Trump pulled Kelly into the controversy Tuesday by seeming to suggest that he was more responsive to the families of the fallen than former President Barack Obama and other presidents.

Trump said on Fox News that "You could ask General Kelly, did he get a call from Obama?"

Kelly said that Obama "did not call my family" but 'that's not a negative thing. There's no perfect way to make that phone call."

In a Tweet on Tuesday, Trump said that Rep. Wilson "totally fabricated what I said to the wife of a soldier who died in action (and I have proof). Sad!"

At the White House Wednesday, Trump told reporters that "I didn't say what that Congresswoman said -- didn't say it all."

"I had a very nice conversation with the woman, with the wife who was -- sounded like a lovely woman. Did not say what the Congresswoman said, and most people aren't too surprised to hear that," he said.
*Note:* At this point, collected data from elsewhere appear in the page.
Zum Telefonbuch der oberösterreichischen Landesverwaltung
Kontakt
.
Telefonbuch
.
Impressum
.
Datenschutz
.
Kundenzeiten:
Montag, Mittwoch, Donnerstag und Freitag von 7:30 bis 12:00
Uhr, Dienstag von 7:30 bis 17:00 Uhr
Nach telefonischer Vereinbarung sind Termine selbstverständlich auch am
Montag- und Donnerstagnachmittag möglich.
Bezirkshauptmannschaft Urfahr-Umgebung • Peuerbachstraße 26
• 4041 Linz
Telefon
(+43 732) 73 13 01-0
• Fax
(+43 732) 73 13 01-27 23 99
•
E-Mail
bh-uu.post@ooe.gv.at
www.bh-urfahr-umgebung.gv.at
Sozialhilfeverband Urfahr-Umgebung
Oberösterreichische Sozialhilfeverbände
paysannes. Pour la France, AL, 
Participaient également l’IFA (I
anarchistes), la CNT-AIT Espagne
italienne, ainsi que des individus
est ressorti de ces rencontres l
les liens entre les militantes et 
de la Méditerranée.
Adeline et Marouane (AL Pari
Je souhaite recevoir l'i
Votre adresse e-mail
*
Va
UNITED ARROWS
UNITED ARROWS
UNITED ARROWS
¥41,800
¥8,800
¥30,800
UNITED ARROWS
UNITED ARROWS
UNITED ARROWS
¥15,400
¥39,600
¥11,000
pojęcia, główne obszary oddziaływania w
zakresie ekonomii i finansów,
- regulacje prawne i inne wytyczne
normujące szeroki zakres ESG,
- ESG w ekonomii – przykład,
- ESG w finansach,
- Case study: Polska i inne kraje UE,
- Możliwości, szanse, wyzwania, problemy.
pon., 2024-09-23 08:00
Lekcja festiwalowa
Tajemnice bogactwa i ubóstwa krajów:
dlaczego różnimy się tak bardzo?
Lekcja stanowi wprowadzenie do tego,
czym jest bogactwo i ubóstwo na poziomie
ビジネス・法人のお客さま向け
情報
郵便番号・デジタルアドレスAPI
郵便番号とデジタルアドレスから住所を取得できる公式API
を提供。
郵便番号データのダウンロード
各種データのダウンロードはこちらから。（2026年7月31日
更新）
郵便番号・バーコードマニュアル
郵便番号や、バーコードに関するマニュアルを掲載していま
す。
However, Cowanda Jones-Johnson, Sgt. Johnson's mother told The Washington Post Wednesday that she was present during the call from Trump to Johnson's widow, Myeshia Johnson.

"President Trump did disrespect my son and my daughter and also me and my husband," Jones-Johnson said.

In addition to Sgt. Johnson, 25, of Miami, Staff Sgts. Bryan Black, 35, of Puyallup, Wash.; Jeremiah Johnson, 39, of Springboro, Ohio; and Dustin Wright, 29, of Lyons, Ga., were killed in the Oct. 4 ambush near the Mali border as they were on an advise and assist patrol with Nigerien troops.

Johnson became separated from the others during the firefight and his body was not recovered by Nigerien troops until two days after the others. The Army has begun an Article 15-6 fact-finding investigation on how the ambush came about and how Johnson was separated during the battle.

On Thursday, Sen. John McCain, chairman of the Senate Armed Services Committee, demanded more information from the military on the attack which resulted in the first U.S. combat casualties in Niger. "It may require a subpoena," McCain told reporters.

At a Pentagon briefing Thursday, Dana White, the chief spokeswoman for the Defense Department, said the information will be forthcoming but "we will not be rushed because we have to be right."

Marine Lt. Gen Kenneth McKenzie, director of the Joint Staff, insisted that Johnson was not left behind although his body could not be located for two days.

"He was separated," McKenzie said at the briefing with White. "We don't leave anyone behind. We didn't leave him behind. We searched until we found him."